In dieser Kleinen Anfrage wird untersucht, welche Langzeitfolgen SARS-CoV-2-Infektionen bei Menschen in Hessen haben können. Es werden spezifische Erkrankungen wie das Guillain-Barré-Syndrom und das Post-COVID-Syndrom angesprochen.
👥 Wer ist betroffen?
Betroffen sind Menschen in Hessen, insbesondere COVID-19-Patientinnen und -Patienten, sowie Kinder, die an speziellen Syndromen leiden.
🎯 Was wird vorgeschlagen?
Es werden Fragen zu den Fallzahlen von Langzeitfolgen und den Forschungsaktivitäten in Hessen gestellt, um ein besseres Verständnis der Situation zu erlangen.
🔎 Was wurde geantwortet?
Die Antworten der Regierung zeigen, dass es keine klaren Fallzahlen für das Guillain-Barré-Syndrom in Hessen gibt und dass die Forschung zu Langzeitfolgen noch in den Anfängen steckt.
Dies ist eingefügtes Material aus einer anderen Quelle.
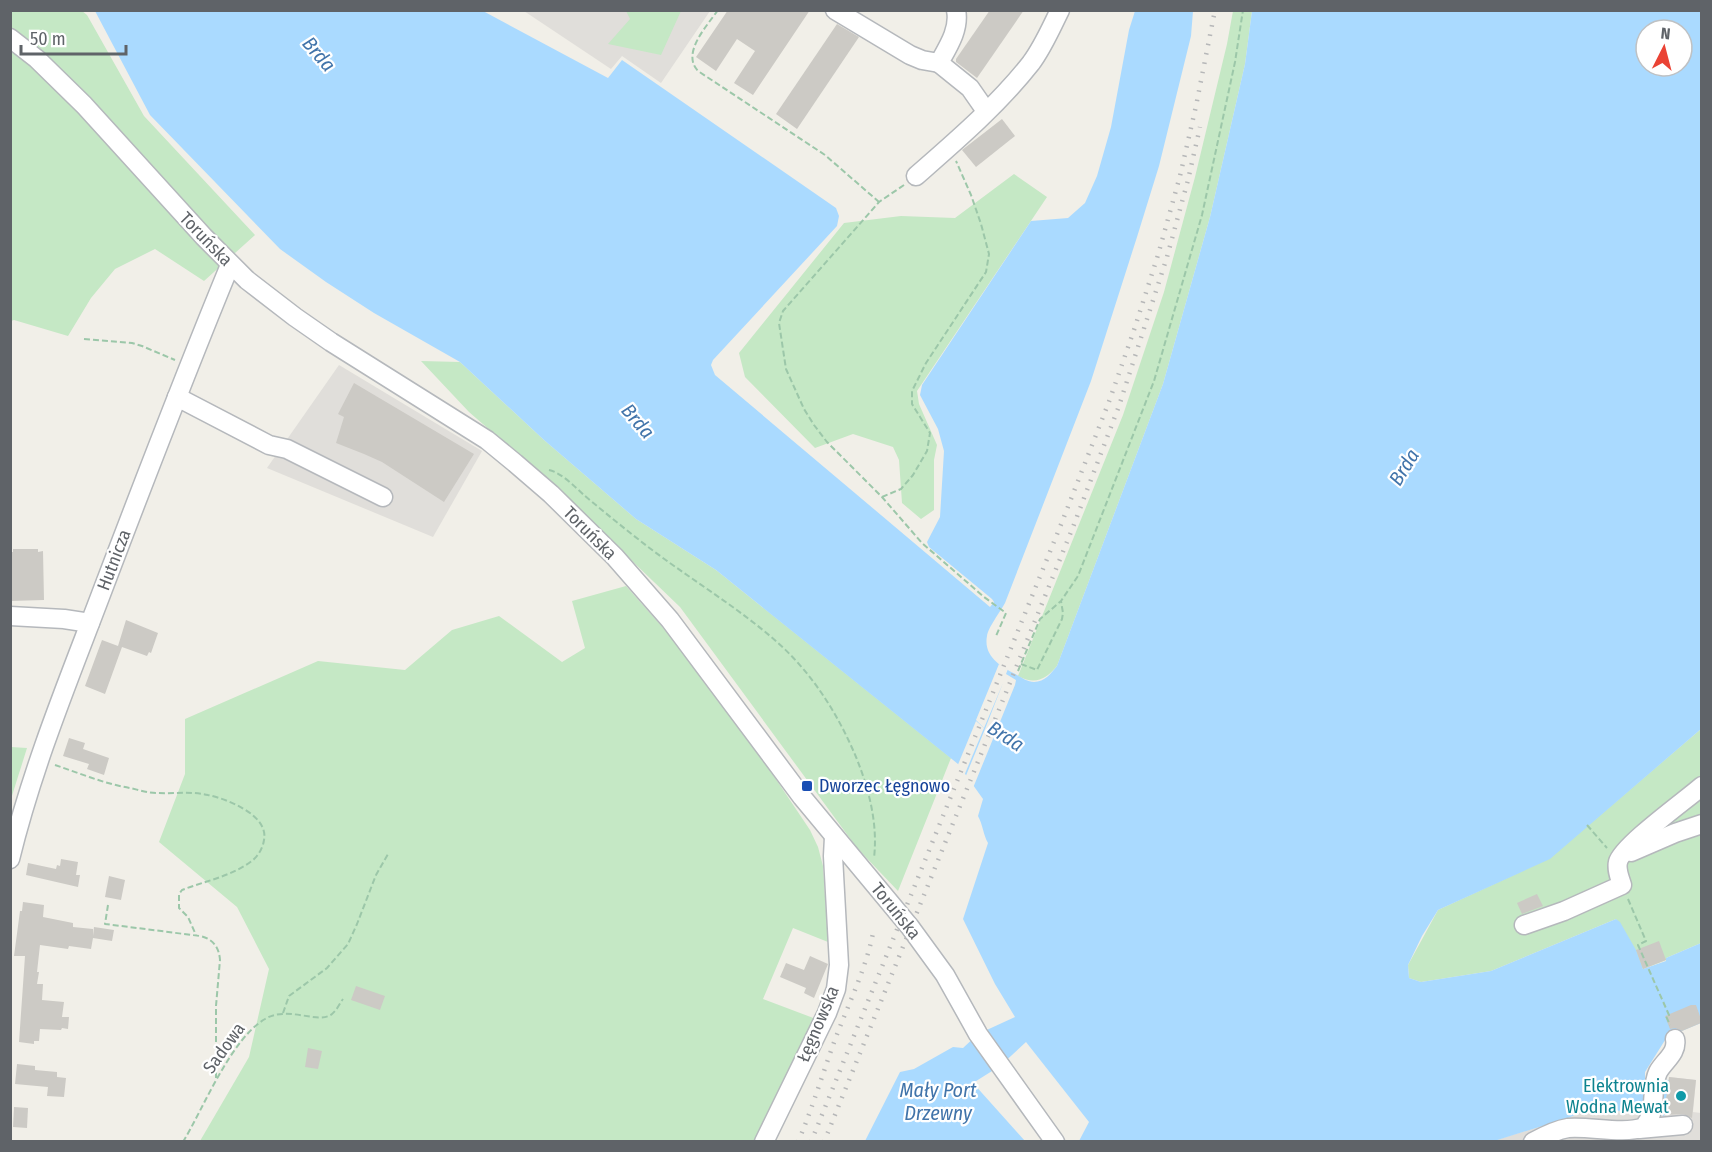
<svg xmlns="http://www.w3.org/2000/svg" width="1712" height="1152" viewBox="0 0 1712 1152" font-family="'Fira Sans Condensed',sans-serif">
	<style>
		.industrial { fill: #e0deda }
		.green { fill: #c5e8c5 }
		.water { fill: #aadaff; fill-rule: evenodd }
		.pier { fill: #f1efe8 }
		.building { fill: #cccac5 }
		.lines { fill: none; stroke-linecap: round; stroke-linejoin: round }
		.minor-casing { stroke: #b5b8bc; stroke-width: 21 }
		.path { stroke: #9cc7a9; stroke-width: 2; stroke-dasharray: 6 3; stroke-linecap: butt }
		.minor { stroke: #fff; stroke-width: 18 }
		.rail { stroke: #b6b7b8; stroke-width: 4.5; stroke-dasharray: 1.5 8; stroke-linecap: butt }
		.transit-dot { fill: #1a4fb4; stroke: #fff; stroke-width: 2 }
		.culture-dot { fill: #0f9aa8; stroke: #fff; stroke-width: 2 }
		.labels { text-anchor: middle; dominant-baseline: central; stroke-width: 4.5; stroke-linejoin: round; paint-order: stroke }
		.street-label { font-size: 18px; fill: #5f6368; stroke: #fff }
		.transit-label { font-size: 18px; fill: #164399; stroke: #fff; text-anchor: start }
		.culture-label { font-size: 18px; fill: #0d838f; stroke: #fff; text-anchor: end }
		.water-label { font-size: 20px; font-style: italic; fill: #4174aa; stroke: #fff }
	</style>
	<rect width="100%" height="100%" fill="#f1efe8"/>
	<!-- industrial -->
	<g class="industrial">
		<polygon points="524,11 710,11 661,83 622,56 611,69"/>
		<polygon points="339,365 482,451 433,537 267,468"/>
		<polygon points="1669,1077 1696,1080 1693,1112 1701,1113 1701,1141 1497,1142 1496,1140 1568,1118 1588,1109 1634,1112 1669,1080"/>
	</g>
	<!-- green -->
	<g class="green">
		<polygon points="11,11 82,11 87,15 144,116 255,235 204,281 155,249 115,269 91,298 68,336 14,320 11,321"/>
		<polygon points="626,11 681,11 661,55 608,44 630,19"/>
		<path d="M1233 11H1252L1245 64 1210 217 1163 384 1057 666C1045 680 1035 685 1018 676L1123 415 1164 292 1195 177 1227 44Z"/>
		<polygon points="1014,174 1047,197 917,391 919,404 937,445 934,460 934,510 921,519 902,503 899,460 893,447 853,434 815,448 745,377 739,353 844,223 901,216 955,218"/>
		<polygon points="421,361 460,362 544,440 636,519 716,570 951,758 898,891 857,848 680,607 551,483 469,412"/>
		<polygon points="626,586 674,640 745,733 810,830 818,847 823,866 828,942 793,928 763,999 816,1019 757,1141 200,1141 249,1057 269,969 237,907 159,842 185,774 185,719 318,661 405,670 452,630 499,616 562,662 585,648 572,601"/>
		<polygon points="1701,729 1701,943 1666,958 1666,960 1643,969 1616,919 1491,971 1421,982 1409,978 1408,965 1438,910 1550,858"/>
		<polygon points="11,747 27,748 11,799 10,747"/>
	</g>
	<!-- water -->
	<path class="water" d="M95 11H483L608 78 622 60 836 208 839 216 837 226 713 360 711 365 715 375 990 607 994 602 992 599 929 547 927 542 940 517 944 451 938 429 920 395 922 385 1031 221 1068 218 1085 203 1097 176 1111 127 1129 30 1135 11H1193L1191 36 1159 166 1137 237 1091 381 1005 603C1000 612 988 628 987 636 983 657 1002 667 1017 675 1022 678 1028 682 1034 682 1045 682 1051 673 1057 666L1163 384 1210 217 1245 64 1252 11H1701V729L1550 859 1438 910 1422 936 1408 965 1409 978 1421 982 1491 971 1616 919 1620 922 1636 950 1643 969 1666 961V958L1701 943V1023L1667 1037 1645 1072V1078L1669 1080 1664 1117 1659 1110 1641 1107 1634 1112 1588 1109 1568 1118 1491 1142 1079 1141 1089 1122 1026 1042 1000 1066 973 1083 1025 1141H865L900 1072 914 1069 953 1047 963 1048 978 1034 1015 1017 995 984 963 919 988 843C983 834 983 825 978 816L983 799 958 764 716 570 636 519 544 440 460 362 374 313 326 282 280 249 150 115ZM1646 30H1682V66H1646Z"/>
	<!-- pier -->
	<g class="pier">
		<polygon points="999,664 1008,669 1006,674 1016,680 1015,685 973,788 965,778 985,729 994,737 985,729 1003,683 984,728 976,720"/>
		<polygon points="976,721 984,728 964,776 957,767"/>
	</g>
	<!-- building -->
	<g class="building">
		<polygon points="728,10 810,10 753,95 734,83 755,51 737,39 716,71 696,57"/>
		<polygon points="990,10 1024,10 977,78 956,62 956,59"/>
		<polygon points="837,24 859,37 797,129 776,114"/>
		<polygon points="1002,119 1015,136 976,167 962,150"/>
		<polygon points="354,383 474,454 444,502 382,462 364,454 336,443 344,417 338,414"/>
		<polygon points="13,549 38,549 38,552 43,551 44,600 10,601 10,552 13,552"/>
		<polygon points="126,620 158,633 151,653 149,652 147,656 122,647 105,694 85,686 102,640 118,646"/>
		<polygon points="69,738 85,743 83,749 109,758 104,775 87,769 89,764 63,756"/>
		<polygon points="61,859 78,862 76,875 80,875 78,887 26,875 28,863 56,869 57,865 60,866"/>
		<polygon points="109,876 125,880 121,900 105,897"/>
		<polygon points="1537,894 1543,906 1522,914 1517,903"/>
		<polygon points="23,902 44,905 43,917 73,923 73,927 93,929 93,936 94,927 114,930 112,941 93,938 91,949 69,946 68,949 40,945 37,972 39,972 37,984 43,984 42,1000 64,1002 62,1017 69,1017 68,1029 62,1028 61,1030 40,1029 39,1041 34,1041 34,1044 19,1042 25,956 14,956 20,911 22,911"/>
		<polygon points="1659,941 1666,960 1643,969 1636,950"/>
		<polygon points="810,956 828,964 814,998 804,993 806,988 780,977 786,963 804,970"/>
		<polygon points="356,986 385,996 380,1010 351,1000"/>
		<polygon points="1691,1005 1696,1005 1701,1019 1701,1023 1682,1031 1675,1028 1670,1029 1665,1016"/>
		<polygon points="308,1048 322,1051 318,1069 305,1067"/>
		<polygon points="17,1064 35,1066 35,1070 57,1072 57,1077 66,1078 64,1097 47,1096 48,1087 15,1084"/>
		<polygon points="1669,1077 1696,1080 1692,1118 1683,1114 1664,1115"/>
		<polygon points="14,1107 28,1108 27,1128 13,1127"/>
	</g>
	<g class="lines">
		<defs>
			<g id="minor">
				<polyline points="835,10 910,55 922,60 939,63"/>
				<path d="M956 10C960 29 948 47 939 63L970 88 986 111"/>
				<polyline points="10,38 37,59 84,105 204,237 247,280 295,317 331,342 487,440 515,463 551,494 615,557 670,620 802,797 910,927 945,975 978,1034 1055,1142"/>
				<path d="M916 176C956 141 998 105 1031 63 1043 47 1051 28 1060 10"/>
				<polyline points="177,397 269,445 287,449 383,497"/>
				<polyline points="10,616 64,619 90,623"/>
				<polyline points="1631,852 1675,833 1702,824"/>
				<path d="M10 859C33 765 69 679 103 589 144 481 186 372 230 265"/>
				<path d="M1524 925 1564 911 1622 885C1620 878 1616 870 1618 862 1622 846 1686 800 1702 786"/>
				<polyline points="1639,1129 1683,1125"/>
				<polyline points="764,1142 827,1013 836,989 839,965 833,856 834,837"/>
				<path d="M1533 1142C1544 1136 1556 1130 1568 1128 1592 1126 1622 1135 1644 1127 1658 1111 1650 1089 1658 1072 1664 1061 1678 1053 1675 1039"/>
			</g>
		</defs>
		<!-- minor casing -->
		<use href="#minor" class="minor-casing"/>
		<!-- path -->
		<g class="path">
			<polyline points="706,10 717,11"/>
			<path d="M718 10C707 26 681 53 698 71L825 155 879 202"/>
			<polyline points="904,185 879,202 783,311 779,323 786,369 804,409 814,425 827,442 882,497 922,543 984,597 1006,613 996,636"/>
			<polyline points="84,339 132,343 142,346 175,360"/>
			<path d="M549 470C562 473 575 487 585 496 603 511 620 525 638 539 683 575 734 604 777 642 812 673 838 714 856 757 869 789 878 824 874 858"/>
			<polyline points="882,497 901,489 913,475 927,451 930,433 912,404 912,391 926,363 986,272 989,254 981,224 971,195 956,161"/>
			<polyline points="1021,664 1037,670 1062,619 1063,613 1061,601"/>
			<polyline points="1018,671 1040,619 1061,601 1078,576 1154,381 1202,215 1235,62 1243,10"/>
			<path d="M55 765C79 773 105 784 130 788 139 790 148 793 157 793 174 794 191 791 208 795 227 799 269 815 264 840 263 847 259 855 253 860 233 876 205 881 182 890L179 894V908L188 917 196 935"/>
			<polyline points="1587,825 1607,848"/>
			<polyline points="1628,899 1646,941 1638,945 1669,1015 1666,1016 1670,1025"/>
			<path d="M108 905 105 924 200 936C213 939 219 947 220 960L216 1006V1081"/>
			<polyline points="283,1013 289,996 327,968 348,944 357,924 376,875 388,854"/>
			<path d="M183 1142C204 1107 231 1039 265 1019 288 1005 319 1025 332 1014 337 1010 340 1003 343 999"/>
		</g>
		<!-- minor -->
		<use href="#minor" class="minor"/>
		<!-- rail -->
		<g class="rail">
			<path d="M798 1142C813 1107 823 1072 836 1037 850 1000 867 967 874 928"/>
			<polyline points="811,1142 1062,522 1110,399 1135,327 1158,255 1180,176 1196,106 1215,10"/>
			<polyline points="824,1142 1073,527 1119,406 1167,257 1188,180 1200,127"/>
		</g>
	</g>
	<!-- markers -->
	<rect class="transit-dot" x="801" y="780" width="12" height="12" rx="3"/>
	<circle class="culture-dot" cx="1681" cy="1096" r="6"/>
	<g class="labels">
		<!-- street labels -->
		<g class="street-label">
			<text transform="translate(206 239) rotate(46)">Toruńska</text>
			<text transform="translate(590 533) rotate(45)">Toruńska</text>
			<text transform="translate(114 560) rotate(-69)">Hutnicza</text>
			<text transform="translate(896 911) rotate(51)">Toruńska</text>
			<text transform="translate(818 1024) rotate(-67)">Łęgnowska</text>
			<text transform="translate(224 1048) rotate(-54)">Sadowa</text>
		</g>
		<!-- transit labels -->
		<g class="transit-label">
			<text x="819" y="786">Dworzec Łęgnowo</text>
		</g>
		<!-- culture labels -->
		<g class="culture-label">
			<text x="1669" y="1086">Elektrownia<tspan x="1669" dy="21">Wodna Mewat</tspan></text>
		</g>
		<!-- water labels -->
		<g class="water-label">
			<text transform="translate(319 54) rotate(49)">Brda</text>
			<text transform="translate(638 421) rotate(49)">Brda</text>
			<text transform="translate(1404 467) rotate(-58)">Brda</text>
			<text transform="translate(1006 736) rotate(33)">Brda</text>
			<text x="938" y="1090">Mały Port<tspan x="938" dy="23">Drzewny</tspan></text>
		</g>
	</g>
	<!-- border -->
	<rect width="1712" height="1152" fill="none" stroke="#5f6368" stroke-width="24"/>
	<!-- north arrow -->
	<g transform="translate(1664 48) rotate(6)"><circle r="28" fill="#ffffff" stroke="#bfc1c3" stroke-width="1.5"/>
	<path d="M0-4.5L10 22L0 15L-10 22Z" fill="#ea4335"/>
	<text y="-9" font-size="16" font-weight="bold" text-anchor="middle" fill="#5f6368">N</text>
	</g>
	<!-- scale -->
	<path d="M21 45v9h105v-9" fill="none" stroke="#5f6368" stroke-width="3"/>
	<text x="30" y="45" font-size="18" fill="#5f6368" stroke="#ffffff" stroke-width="4.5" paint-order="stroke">50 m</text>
</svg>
Es wird auf die Notwendigkeit weiterer Daten und Studien hingewiesen.
⚡ Einordnung
Die Anfrage ist politisch relevant, da sie auf die gesundheitlichen Herausforderungen hinweist, die durch die Pandemie entstehen. Es gibt eine Diskussion über die Notwendigkeit von Forschung und Unterstützung für Betroffene.